946年的冬天,汴梁城破。
叛将张彦泽的骑兵踏过结冰的御街,直扑皇宫。宰相桑维翰没有逃,他换上朝服,端坐府中,问了一句:“陛下何在?”
来人冷笑。
刀锋落下前,桑维翰或许想起了三年前。
那时,他的皇帝石重贵,正意气风发地站在猎场上。
那是开运元年(944年)。后晋与契丹已经撕破脸,北境战事吃紧。但年轻的皇帝,似乎找到了比批阅奏章更重要的事。
《新五代史》轻描淡写地记下:
“辛未,射兔于板桥。乙亥,射鸭于南御园。”
射兔,射鸭。隔几天,又是一次。
到了开运二年、三年,这成了固定节目。史官笔调近乎麻木,像在记录一项常规工作:三年间,三次射兔,两次射鸭。穿插其中的,是盛大的阅兵,和频繁地“幸”某位大臣的府邸。

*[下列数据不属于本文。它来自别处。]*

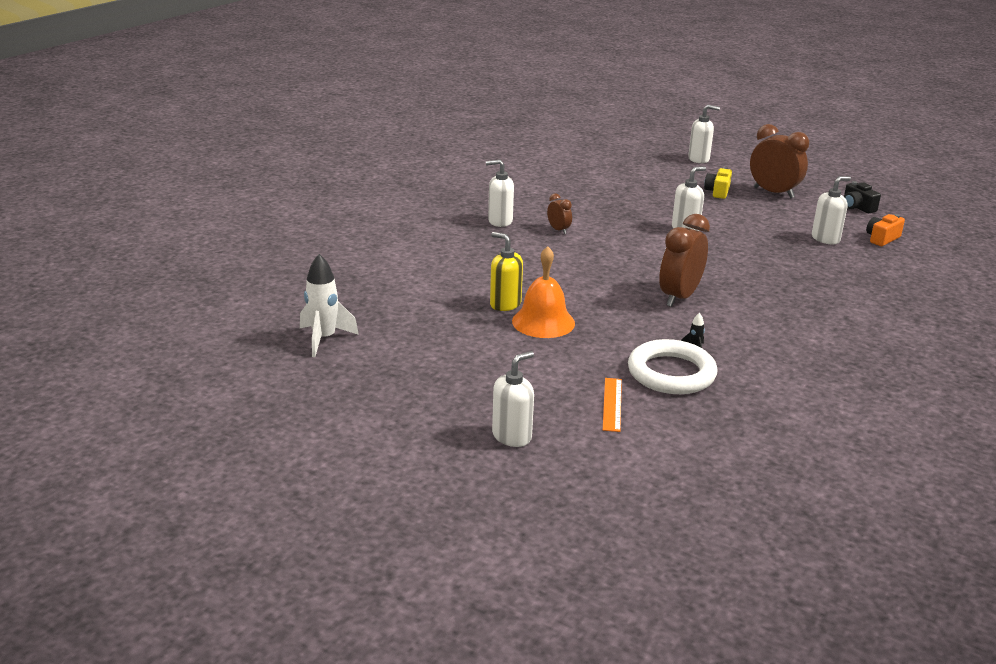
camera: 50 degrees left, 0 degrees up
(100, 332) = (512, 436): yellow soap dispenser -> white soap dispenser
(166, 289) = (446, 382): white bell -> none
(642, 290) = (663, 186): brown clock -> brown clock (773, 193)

仿佛治国理政的节奏,就该是:阅兵、射猎、串门、再阅兵。
多热闹啊。
旌旗招展,骏马奔腾,箭矢破空而出,围观的将士山呼万岁。每一次命中,都是皇权威严的完美展演。
史书没写他射中了几只兔子。
但写下了另一件事:他几乎不怎么看奏章了。
一个细节,细思极恐。
就在桑维翰被杀前,另一位大将景延广被契丹俘获。耶律德光质问他:“导致两国失和,是不是你的主意?” 这位曾叫嚣“横磨剑十万口”的硬汉,崩溃了,他把责任推给了已故的皇帝和几位宰相。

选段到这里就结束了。